Telegramme - wspomnienia
Cały czas nasze umysły są pochłonięte tylko jedną sprawą – jak stąd uciec? (…) Jak błyskawica wpadło mi do głowy:
– Człowieku – mówiłem głośno do samego siebie – ty możesz wyjść jako człowiek fikcyjnego komanda! Takim komandem może być Rollwagenkommando. W ten sposób ominiesz zarządzenie władz obozu. Nie uciekniesz ani z bloku, ani z prawdziwego komanda. Fikcyjne komando pracy – to jest rozwiązanie.
Teraz musimy tylko odpowiedzieć sobie na pytanie jak to ma się odbyć. Nasze komando pracowało od poniedziałku do piątku po 10 godzin, a w sobotę tylko do godziny pierwszej po południu. W sobotę po południu i w niedzielę magazyny były nieczynne.
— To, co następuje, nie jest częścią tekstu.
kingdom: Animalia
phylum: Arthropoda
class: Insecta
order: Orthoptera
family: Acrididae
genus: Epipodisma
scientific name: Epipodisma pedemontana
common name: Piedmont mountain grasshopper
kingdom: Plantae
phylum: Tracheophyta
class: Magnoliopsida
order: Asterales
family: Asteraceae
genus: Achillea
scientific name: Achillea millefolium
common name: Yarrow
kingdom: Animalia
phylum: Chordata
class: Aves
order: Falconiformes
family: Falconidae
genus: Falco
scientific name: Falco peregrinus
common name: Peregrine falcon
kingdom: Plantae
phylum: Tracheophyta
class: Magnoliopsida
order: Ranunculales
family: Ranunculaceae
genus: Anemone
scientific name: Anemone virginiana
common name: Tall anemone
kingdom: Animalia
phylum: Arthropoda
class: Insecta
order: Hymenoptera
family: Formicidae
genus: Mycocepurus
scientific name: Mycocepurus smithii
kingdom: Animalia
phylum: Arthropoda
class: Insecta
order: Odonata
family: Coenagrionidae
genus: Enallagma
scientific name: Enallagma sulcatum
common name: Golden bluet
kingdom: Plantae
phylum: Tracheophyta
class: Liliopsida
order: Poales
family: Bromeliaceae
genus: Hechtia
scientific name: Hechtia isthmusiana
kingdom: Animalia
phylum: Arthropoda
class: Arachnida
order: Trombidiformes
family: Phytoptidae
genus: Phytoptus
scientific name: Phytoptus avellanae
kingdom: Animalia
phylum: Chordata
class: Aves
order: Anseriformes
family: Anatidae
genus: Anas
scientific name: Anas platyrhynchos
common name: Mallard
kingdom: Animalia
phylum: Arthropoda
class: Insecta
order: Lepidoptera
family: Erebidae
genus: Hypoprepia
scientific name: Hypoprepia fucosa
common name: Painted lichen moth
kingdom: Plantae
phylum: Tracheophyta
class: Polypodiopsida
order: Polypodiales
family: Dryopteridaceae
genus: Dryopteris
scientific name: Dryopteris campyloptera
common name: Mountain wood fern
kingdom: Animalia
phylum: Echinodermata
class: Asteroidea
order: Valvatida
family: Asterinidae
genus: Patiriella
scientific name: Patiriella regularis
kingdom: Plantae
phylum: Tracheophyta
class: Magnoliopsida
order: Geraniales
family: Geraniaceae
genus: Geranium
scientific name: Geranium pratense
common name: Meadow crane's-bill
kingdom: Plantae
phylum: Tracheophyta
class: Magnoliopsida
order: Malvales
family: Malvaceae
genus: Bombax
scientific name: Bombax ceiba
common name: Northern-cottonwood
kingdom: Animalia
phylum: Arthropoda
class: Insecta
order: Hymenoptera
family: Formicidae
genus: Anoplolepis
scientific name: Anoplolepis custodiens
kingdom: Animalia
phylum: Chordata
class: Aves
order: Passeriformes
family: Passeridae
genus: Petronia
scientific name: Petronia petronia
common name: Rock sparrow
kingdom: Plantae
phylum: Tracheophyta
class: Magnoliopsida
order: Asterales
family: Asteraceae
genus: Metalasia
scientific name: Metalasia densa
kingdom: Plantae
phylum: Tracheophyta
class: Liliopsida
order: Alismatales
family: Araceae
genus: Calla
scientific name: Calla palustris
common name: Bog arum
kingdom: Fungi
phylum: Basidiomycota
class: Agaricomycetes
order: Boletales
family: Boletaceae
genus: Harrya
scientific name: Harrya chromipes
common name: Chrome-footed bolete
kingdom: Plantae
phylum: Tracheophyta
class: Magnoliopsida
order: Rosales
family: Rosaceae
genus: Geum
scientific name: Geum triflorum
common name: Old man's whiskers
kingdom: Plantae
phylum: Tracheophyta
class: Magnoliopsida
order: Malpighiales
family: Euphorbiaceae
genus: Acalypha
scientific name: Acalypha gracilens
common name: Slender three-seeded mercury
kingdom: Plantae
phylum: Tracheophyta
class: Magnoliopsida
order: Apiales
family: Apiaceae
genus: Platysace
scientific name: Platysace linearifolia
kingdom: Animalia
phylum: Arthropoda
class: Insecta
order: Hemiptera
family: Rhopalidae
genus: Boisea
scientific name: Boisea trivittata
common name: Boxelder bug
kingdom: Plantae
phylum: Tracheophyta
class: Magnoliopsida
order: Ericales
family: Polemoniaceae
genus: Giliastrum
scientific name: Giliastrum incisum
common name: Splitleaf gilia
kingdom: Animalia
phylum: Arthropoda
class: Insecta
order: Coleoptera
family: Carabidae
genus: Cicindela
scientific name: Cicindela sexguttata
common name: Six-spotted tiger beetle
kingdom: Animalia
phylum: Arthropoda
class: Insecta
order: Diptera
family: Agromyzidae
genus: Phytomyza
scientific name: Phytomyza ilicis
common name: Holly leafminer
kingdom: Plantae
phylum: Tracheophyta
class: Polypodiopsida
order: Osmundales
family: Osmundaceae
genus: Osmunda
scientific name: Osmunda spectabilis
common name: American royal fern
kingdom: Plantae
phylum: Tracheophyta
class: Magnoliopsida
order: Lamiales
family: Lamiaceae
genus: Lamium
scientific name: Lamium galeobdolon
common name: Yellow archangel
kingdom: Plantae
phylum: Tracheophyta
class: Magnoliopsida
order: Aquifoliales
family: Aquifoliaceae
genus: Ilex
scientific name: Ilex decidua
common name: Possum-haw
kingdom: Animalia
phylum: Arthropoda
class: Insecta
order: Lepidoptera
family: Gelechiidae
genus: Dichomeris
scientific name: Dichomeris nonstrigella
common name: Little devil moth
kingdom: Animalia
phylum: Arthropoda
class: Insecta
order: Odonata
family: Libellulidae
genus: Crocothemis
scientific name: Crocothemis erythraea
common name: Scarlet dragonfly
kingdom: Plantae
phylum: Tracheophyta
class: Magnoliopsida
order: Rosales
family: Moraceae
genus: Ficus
Mając Rollwagen, mogliśmy przejechać przez bramę „Arbeit macht frei” do Lagergebit, gdzie znajdowały się warsztaty samochodowe i magazyn. (…)
Jest 20 czerwca 1942 roku. Sobota…Czy po raz ostatni przekraczamy tę bramę? W stronę życia i wolności?
– Więzień numer 918 i trzech do Lagergebiet.
– Co tam macie? – pyta esesman.
– Śmieci, a z powrotem przywozimy płyty przed blok 2.
Pod stajnią, położoną między obozem a HWL, zostawiamy wóz. Do warsztatu już niedaleko. Genek otwiera bramę warsztatu, a my czekamy opodal. Skinął ręką. Podbiegamy, co żywo.
– Ten. To Steyer 220 – wskazuje paluchem czarny kabriolet – tym wyjeżdżamy.
Szybko znaleźliśmy się przy magazynie. (…)
Przy rampie kolejowej stały puste wagony wyładowane przez nas przed południem. Jest to szczęśliwy dla nas układ, bowiem wagony te zasłaniają bunkier z koksem przyległy do magazynu, na którym są stalowe klapy włazów. Podskoczyłem z Józkiem do włazu. Wskakujemy kolejno do środka. (…) Z bunkra do holu magazynu jest przejście przez drewniane drzwi. W kącie pod ścianą stoją łopaty i łom. Tym łomem wyważamy drzwi. Wchodzimy na drugie piętro. (…)
Drzwi do magazynu mundurów i broni zamknięte są na klucz i dodatkowo na kłódkę. Staszek biegnie na dół do bunkra i wraca z łomem. Po chwili drzwi ustępują. Wchodzimy.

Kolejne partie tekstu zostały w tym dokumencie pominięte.